Trauma and neglect make for a strange sense of time for adults and, most certainly, for young children. Not only because the brain areas most affected and highjacked by overwhelming experience don’t register time. But also because something about pain and emptiness seems both endless and ephemeral. Also, when events are redundant or unchanging, memory can blur it all into oblivion or doubtful existence. Much of my life seems to have had that quality, and even now, in my advancing age, I am surprised by memory, usually leading with emotion or body feeling that may not have occurred to me in 50 or 60 years of counting or wrestling with time.
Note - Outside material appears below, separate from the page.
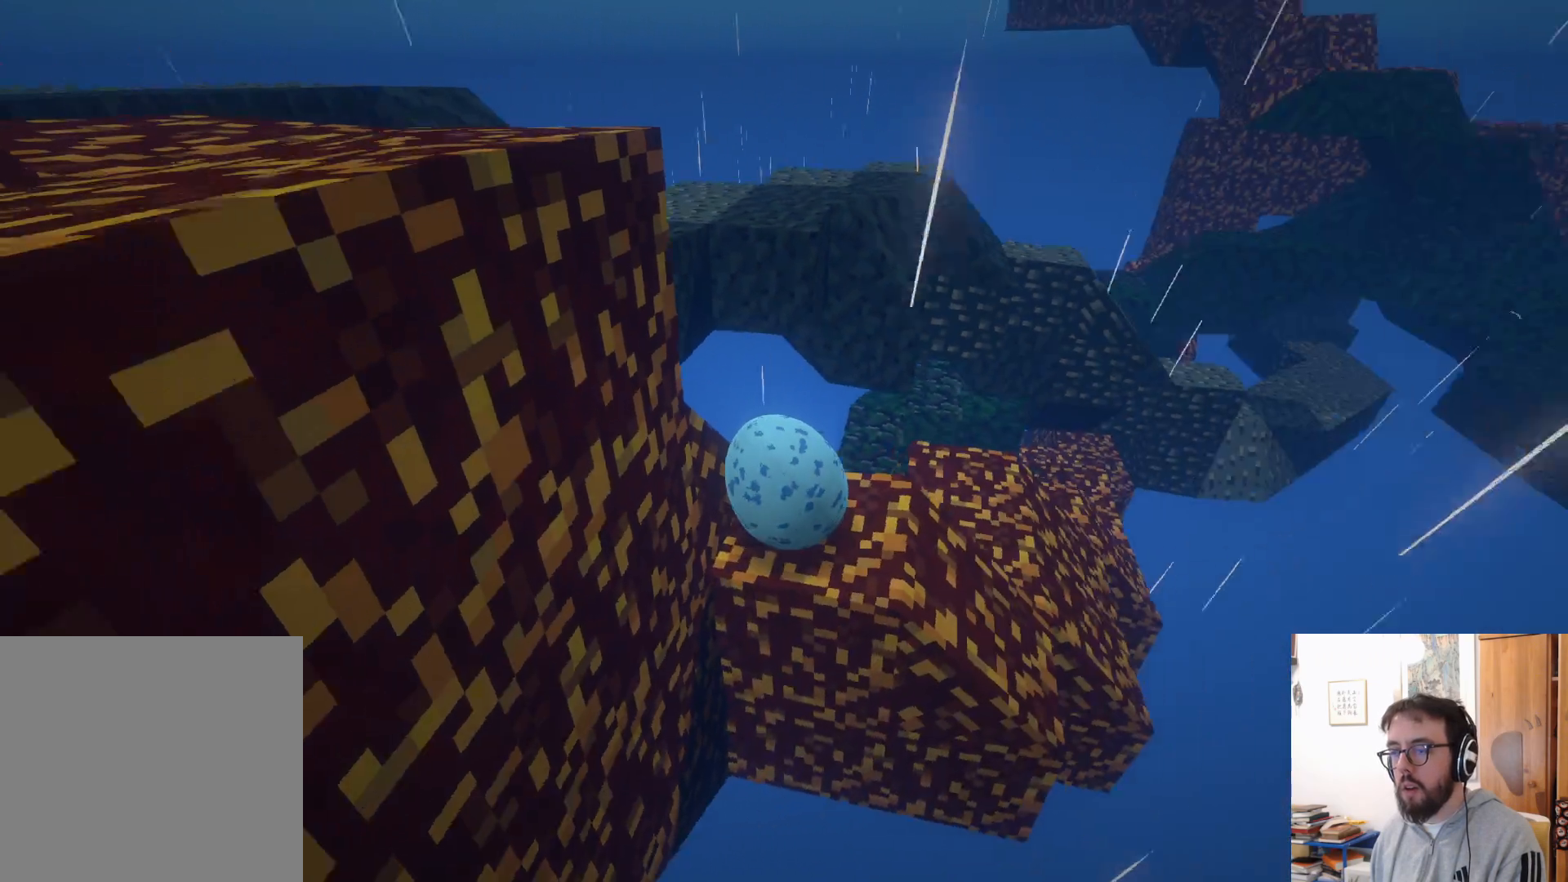
{"buttons": [], "left_stick": "up", "right_stick": "center", "events": [[116, "left_stick", "right"], [183, "right_stick", "center"], [333, "left_stick", "up-right"], [500, "left_stick", "up"]]}
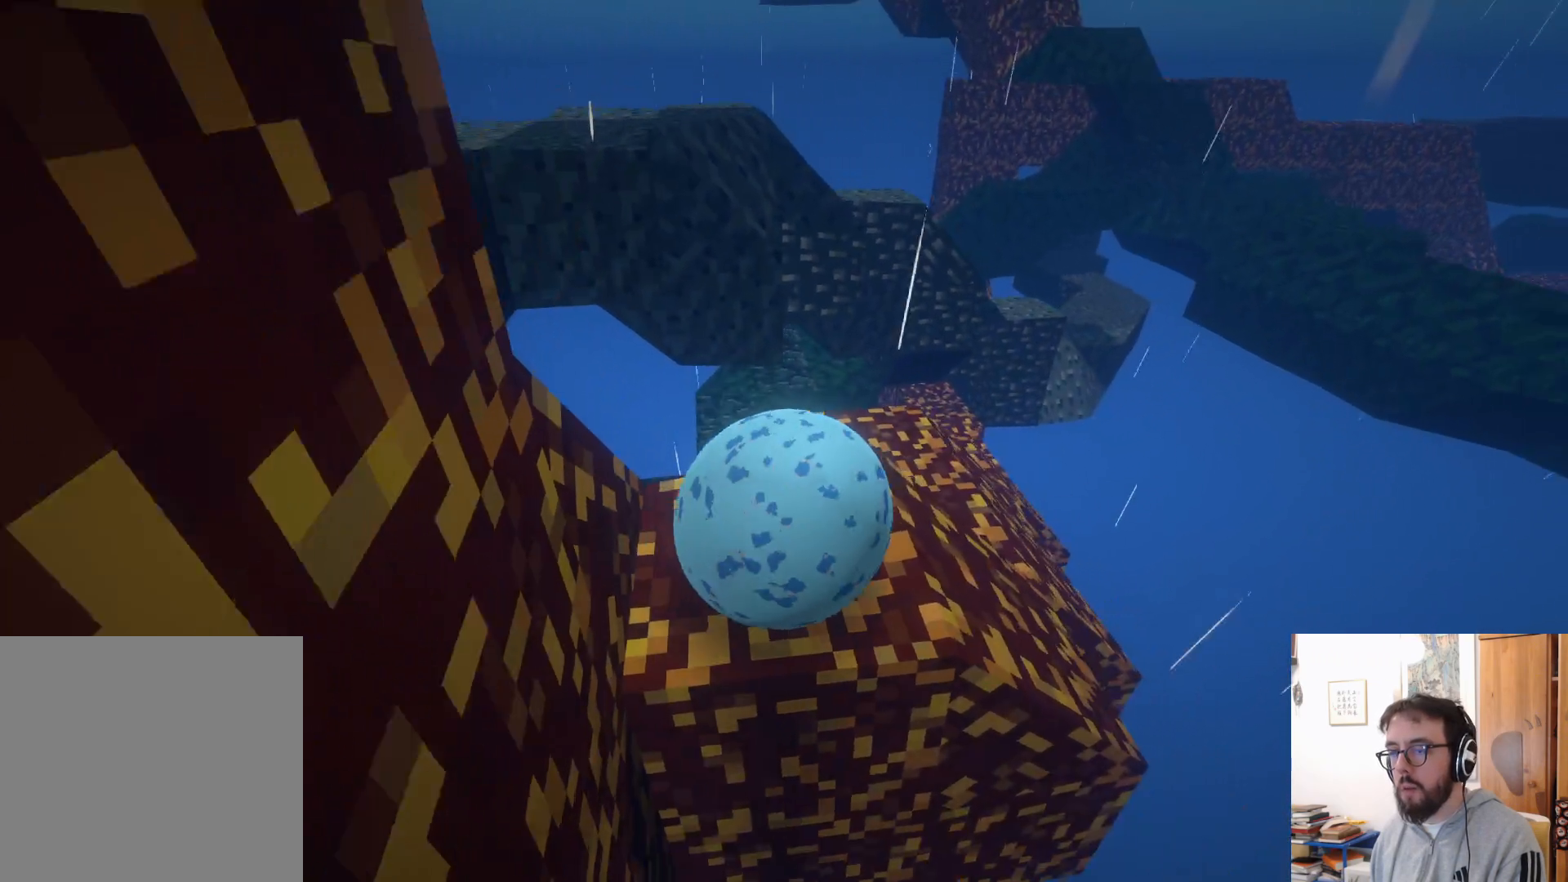
{"buttons": [], "left_stick": "up-left", "right_stick": "center", "events": [[116, "right_stick", "down"], [400, "left_stick", "up-left"], [433, "right_stick", "center"]]}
I recently had the privilege of participating in a 24-hour continuous, unbroken “Circlesong,” with the legendary Bobby McFerrin. I have written a bit about Bobby before. He is, in spite of his slight (and perhaps shrinking) frame, a larger-than-life musical wonder, part man, part musical instrument. The multiplicity of sound he creates with both voice and body is awe-inspiring. The Circlesong is usually a capela call and response, mostly improvised and usually wordless, not unlike the sacred chants of many cultures. And it seems to similarly evoke altered states of consciousness. I found a few recordings on Youtube that I listened to again and again at home, and I went once to his one-hour weekly Circlesong presentation at a small venue in Berkeley. He generally shares the stage with a group of seasoned compatriots and invites brave members of the audience to come up and lead as well.
I was excited to find the announcement of his weeklong Circlesong School here in San Francisco, although a week was more than I could take on. However, the week culminated in the 24-hour “Unbroken” finale, which I thought would be a brain-changing and amazing new experience. Although I could not tempt my husband or friends to join me, I decided to go for it. It was indeed brain-changing, but not in the ways I had imagined.
The organizers recommended bringing blankets and pillows, and food, I did not imagine I would need those, being something of an aesthete by nature and definitely a struggling insomniac. But I did as I was told. And as the time approached, I found myself exploding with odd butterflies of, was it fear or excitement? Seemed like both. I was beside myself to the point that when my husband was driving me to drop me off, I wildly opened the door of our moving car to lean and call out to a friend I spotted walking down the street (who wasn’t even who I thought he was!) Scared (and baffled) the wits out of my husband, who was driving!)
The venue was the elegant and iconic Grace Cathedral, a Catholic church dating back to the 1849 California Gold Rush days, and now known for being a progressive host for many humanitarian and cultural causes. I had been there before, but not in many years, the last time being 2013 for a reading of Michael Pollan’s then-new, now-classic Cooked. He has become a trailblazer in other ways since then. It is a beautiful old building with high echoey ceilings, lots of marble and dark wood, and elaborate stained glass. Arriving early, I staked out my spot close to the front, as I always do everywhere, so that I could see and hear everything.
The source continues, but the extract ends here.